◆ SELECTED PASSAGE ◆
= = = =

Walking the Path with Spiritual Friends
Spiritual friends in pali is kalyanamittata. Groups of spiritual friends in the west are often called KM groups. “And what is meant by admirable friendship? There is the case where a lay person, in whatever town or village he may dwell, spends time with householders or householders’ sons, young or old, who are advanced in virtue. He talks with them, engages them in discussions. He emulates consummate conviction in those who are consummate in conviction, consummate virtue in those who are consummate in virtue, consummate generosity in those who are consummate in generosity, and consummate discernment in those who are consummate in discernment. This is called admirable friendship.” AN 8.54
Our sangha is a place to be with spiritual friends. “Some of our deepest awakenings happen through the intimate and loving connections that remind us most fully of who we are…Although scriptures guide us and practices focus and quiet us, ..the living experience of love reveals our intrinsic wholeness and radiance. Our life is embedded in an interdependent field of being and when we are relating consciously—when, as Rumi says, “our friendship is made of being awake”—the suffering of our personal trance dissolves.” Brach, Tara. Radical Acceptance (p. 301)
- Reread this talk and reflect on it.
- Practice the steps of Insight Dialogue as you converse with others. It takes practice and you will get better with each conversation!
- Practice the steps that Thich Nhat Hahn recommends when you have hurt someone. What do you experience?
- Meditate as usual in your daily practice with concentration and mindfulness.

= = = =

◆ EXTRACTED ENTRIES ◆
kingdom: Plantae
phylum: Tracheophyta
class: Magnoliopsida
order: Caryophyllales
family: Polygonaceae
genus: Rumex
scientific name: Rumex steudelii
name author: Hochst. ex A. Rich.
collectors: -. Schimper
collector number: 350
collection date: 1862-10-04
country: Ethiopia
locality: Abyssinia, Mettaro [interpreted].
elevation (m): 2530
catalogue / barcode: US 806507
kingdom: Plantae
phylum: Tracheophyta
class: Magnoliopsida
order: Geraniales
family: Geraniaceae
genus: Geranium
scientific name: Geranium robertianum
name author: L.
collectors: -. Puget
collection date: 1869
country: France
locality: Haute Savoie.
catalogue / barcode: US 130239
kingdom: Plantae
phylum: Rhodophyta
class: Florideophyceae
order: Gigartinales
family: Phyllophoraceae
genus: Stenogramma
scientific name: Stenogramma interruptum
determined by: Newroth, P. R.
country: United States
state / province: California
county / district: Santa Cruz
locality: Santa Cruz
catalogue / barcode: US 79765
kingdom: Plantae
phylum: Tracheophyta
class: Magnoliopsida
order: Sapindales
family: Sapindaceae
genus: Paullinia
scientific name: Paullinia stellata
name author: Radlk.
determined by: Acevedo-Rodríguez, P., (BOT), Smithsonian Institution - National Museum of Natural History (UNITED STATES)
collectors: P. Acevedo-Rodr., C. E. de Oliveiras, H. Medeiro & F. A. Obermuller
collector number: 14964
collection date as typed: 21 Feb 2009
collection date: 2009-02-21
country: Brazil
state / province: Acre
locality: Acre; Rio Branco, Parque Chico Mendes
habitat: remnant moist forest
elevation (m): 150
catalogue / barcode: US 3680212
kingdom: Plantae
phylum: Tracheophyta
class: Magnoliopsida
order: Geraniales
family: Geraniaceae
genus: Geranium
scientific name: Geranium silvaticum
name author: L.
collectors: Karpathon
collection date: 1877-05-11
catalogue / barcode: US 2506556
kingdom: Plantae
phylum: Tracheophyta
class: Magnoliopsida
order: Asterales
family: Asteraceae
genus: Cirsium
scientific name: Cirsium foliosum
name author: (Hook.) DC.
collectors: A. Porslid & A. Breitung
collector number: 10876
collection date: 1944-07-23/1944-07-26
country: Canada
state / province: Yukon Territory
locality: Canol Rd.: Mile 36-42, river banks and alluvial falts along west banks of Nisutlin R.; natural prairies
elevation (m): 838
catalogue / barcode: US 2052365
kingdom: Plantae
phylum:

= = = =

◆ ACTIONS TO TAKE ◆
a: Summarize the passage on spiritual friends in two sentences.
b: For each statement, say yes or no depending on whether it agrees with the passage on spiritual friends, and quote the words that decide it. (i) Groups of spiritual friends in the west are often known as KM groups. (ii) The phrase about friendship being made of being awake is credited to Thich Nhat Hahn. (iii) Readers are told to set aside their usual meditation while practicing Insight Dialogue.
c: Rewrite the stretch from "- Practice the steps of" through "do you experience?" in the passage on spiritual friends, substituting "exchange" for "conversation".
The entries have nothing to do with the text.

◆ ANSWER SECTION ◆
a: Spiritual friendship, called kalyanamittata in Pali, is described in AN 8.54 as a lay person spending time and holding discussions with people advanced in virtue and emulating their conviction, virtue, generosity, and discernment. The text calls its sangha a place to be with spiritual friends, quotes Tara Brach on how the living experience of love reveals our intrinsic wholeness, and ends with practices such as rereading the talk, using the steps of Insight Dialogue in conversation, and meditating daily.

b:
(i) Yes: "Groups of spiritual friends in the west are often called KM groups."
(ii) No: "as Rumi says"
(iii) No: "Meditate as usual in your daily practice with concentration and mindfulness."

c:
- Practice the steps of Insight Dialogue as you converse with others. It takes practice and you will get better with each exchange!
- Practice the steps that Thich Nhat Hahn recommends when you have hurt someone. What do you experience?